Collected data

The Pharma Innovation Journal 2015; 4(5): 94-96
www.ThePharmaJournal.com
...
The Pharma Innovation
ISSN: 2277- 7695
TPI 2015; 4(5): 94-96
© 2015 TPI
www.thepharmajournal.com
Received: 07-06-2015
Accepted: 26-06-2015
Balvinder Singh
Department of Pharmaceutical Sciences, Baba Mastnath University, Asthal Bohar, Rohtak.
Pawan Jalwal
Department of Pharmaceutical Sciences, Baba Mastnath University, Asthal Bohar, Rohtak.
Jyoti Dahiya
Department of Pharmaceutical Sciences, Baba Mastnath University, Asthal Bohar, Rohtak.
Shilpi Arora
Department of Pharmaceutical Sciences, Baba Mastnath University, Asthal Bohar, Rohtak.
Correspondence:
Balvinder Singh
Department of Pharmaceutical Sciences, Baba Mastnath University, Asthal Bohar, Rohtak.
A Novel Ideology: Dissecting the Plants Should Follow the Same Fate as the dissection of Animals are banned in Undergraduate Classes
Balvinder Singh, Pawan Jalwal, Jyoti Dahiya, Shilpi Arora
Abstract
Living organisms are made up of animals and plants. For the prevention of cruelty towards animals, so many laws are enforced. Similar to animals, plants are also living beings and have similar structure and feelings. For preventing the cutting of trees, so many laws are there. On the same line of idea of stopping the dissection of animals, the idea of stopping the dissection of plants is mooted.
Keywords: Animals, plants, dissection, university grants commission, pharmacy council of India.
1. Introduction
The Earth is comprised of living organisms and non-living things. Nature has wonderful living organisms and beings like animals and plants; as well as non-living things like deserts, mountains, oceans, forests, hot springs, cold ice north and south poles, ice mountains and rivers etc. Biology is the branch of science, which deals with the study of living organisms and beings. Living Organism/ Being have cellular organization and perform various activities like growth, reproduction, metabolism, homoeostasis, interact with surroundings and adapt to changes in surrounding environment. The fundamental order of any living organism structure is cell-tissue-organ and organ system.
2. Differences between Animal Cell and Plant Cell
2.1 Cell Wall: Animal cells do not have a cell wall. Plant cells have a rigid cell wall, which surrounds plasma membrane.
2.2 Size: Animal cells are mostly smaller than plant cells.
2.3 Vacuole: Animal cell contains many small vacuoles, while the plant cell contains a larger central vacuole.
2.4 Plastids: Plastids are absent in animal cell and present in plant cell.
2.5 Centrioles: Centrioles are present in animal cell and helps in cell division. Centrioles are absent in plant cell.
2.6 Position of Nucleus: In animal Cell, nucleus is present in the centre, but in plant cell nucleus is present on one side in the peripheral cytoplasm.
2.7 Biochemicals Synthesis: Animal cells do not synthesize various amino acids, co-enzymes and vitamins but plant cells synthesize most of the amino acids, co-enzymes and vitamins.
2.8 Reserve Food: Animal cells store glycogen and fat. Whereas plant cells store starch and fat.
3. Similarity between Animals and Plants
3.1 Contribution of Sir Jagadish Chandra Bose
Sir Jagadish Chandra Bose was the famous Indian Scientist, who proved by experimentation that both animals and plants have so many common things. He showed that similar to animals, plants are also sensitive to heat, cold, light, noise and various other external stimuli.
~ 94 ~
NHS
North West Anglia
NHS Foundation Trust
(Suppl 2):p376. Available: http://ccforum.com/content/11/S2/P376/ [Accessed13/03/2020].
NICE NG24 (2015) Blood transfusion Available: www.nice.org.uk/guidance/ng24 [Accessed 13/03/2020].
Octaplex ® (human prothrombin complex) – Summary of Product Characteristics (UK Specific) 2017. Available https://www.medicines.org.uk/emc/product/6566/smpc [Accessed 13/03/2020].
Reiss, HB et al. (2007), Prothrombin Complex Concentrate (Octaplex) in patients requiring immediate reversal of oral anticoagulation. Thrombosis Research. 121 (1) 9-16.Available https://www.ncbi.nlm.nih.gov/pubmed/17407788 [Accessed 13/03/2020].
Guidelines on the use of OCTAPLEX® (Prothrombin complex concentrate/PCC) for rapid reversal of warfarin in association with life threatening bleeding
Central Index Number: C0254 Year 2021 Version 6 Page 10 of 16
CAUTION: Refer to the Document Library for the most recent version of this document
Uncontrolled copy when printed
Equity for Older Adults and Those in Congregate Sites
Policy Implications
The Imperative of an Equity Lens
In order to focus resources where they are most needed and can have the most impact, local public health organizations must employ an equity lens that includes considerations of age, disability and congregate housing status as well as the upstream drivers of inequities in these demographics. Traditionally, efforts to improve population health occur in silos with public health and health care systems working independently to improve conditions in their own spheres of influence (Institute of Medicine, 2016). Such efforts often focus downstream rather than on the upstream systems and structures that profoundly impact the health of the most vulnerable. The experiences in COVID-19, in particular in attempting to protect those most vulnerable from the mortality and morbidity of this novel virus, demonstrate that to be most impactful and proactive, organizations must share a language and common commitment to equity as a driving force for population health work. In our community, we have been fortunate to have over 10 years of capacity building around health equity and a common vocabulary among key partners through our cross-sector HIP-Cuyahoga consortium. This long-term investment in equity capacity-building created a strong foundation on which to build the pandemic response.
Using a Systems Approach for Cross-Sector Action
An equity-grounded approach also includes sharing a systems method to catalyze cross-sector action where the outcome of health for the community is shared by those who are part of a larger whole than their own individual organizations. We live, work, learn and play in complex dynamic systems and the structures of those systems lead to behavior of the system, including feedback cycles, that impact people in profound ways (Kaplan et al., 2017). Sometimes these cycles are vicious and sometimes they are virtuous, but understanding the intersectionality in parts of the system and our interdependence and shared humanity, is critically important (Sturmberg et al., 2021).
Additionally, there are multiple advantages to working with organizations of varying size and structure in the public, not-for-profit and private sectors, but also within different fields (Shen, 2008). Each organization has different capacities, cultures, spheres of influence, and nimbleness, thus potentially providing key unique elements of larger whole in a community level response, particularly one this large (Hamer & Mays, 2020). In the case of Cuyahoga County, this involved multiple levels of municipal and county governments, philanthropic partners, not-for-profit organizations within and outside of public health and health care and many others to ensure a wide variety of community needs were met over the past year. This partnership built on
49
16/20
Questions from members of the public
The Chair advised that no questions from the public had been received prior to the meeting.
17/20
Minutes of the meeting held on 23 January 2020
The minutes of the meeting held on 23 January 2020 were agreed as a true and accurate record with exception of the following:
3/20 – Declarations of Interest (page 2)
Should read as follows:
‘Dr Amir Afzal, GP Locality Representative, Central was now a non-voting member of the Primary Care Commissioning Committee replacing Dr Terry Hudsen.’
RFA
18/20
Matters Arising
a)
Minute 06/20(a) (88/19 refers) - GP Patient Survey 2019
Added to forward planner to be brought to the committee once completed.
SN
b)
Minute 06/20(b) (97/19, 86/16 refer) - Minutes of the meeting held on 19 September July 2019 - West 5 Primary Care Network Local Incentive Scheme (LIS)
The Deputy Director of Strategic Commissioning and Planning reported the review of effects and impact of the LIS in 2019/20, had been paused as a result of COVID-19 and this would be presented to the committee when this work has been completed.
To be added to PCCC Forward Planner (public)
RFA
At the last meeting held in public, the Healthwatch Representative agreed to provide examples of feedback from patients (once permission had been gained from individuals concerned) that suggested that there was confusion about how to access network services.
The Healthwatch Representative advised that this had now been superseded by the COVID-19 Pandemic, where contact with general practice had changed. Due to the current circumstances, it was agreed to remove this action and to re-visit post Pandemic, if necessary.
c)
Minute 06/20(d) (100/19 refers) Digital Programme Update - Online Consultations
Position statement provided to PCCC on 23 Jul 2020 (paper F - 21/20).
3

Task statement
Collect every line with the string "patients" from the records, and copy each.

Answer to the exercise
Reiss, HB et al. (2007), Prothrombin Complex Concentrate (Octaplex) in patients requiring immediate reversal of oral anticoagulation. Thrombosis Research. 121 (1) 9-16.Available https://www.ncbi.nlm.nih.gov/pubmed/17407788 [Accessed 13/03/2020].
At the last meeting held in public, the Healthwatch Representative agreed to provide examples of feedback from patients (once permission had been gained from individuals concerned) that suggested that there was confusion about how to access network services.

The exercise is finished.